» **INSTRUCTION**:
From the listing below, count the lines where the string "nghiệp" occurs. Give the number, with no other words.
--------------------------------------------------
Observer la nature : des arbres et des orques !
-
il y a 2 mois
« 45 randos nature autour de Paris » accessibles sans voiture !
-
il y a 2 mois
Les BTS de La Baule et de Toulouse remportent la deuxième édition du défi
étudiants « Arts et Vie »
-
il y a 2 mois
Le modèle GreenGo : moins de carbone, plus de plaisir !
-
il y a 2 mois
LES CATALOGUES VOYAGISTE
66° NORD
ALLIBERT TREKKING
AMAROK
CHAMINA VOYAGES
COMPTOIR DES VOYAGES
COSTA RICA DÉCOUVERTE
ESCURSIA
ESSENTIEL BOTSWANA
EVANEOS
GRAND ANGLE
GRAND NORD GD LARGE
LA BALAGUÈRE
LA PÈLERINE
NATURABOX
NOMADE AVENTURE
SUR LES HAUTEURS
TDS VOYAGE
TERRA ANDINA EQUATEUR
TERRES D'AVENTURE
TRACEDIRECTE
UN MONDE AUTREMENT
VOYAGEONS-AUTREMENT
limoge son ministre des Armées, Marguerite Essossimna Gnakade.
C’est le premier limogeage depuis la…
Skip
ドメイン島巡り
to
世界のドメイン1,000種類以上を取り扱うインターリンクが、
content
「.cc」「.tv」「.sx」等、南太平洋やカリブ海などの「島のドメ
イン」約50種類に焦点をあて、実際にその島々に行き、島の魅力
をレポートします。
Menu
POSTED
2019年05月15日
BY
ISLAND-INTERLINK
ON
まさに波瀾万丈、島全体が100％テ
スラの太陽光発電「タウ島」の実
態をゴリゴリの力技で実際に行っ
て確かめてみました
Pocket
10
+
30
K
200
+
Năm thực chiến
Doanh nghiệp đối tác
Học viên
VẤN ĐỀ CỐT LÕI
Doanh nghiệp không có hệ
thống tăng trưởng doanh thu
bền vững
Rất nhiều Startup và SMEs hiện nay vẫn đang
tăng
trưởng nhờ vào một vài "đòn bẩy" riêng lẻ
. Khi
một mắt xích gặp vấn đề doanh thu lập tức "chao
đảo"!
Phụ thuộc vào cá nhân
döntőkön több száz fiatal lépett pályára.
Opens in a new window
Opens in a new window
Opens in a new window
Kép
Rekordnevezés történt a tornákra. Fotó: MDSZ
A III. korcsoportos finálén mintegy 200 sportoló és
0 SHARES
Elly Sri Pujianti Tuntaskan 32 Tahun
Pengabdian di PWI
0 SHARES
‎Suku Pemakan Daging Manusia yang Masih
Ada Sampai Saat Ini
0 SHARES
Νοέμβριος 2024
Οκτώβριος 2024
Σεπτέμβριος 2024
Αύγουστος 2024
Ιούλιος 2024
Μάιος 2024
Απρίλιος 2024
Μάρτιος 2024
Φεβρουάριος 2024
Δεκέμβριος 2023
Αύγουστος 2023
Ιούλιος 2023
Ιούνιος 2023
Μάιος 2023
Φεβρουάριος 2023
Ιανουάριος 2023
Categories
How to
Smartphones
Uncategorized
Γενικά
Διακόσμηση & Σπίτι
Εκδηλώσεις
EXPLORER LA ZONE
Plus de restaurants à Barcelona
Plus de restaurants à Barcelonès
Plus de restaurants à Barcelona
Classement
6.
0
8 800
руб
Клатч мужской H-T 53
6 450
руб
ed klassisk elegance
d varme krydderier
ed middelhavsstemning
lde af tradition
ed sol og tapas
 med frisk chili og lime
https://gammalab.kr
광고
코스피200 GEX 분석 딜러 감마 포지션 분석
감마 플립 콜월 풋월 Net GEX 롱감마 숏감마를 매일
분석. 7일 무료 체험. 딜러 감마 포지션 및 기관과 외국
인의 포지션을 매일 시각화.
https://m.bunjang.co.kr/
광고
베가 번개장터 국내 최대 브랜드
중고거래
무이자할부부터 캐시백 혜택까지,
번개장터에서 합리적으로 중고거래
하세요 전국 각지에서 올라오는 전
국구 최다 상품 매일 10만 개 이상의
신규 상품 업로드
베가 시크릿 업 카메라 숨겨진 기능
--------------------------------------------------
» **WRITTEN RESPONSE**:
2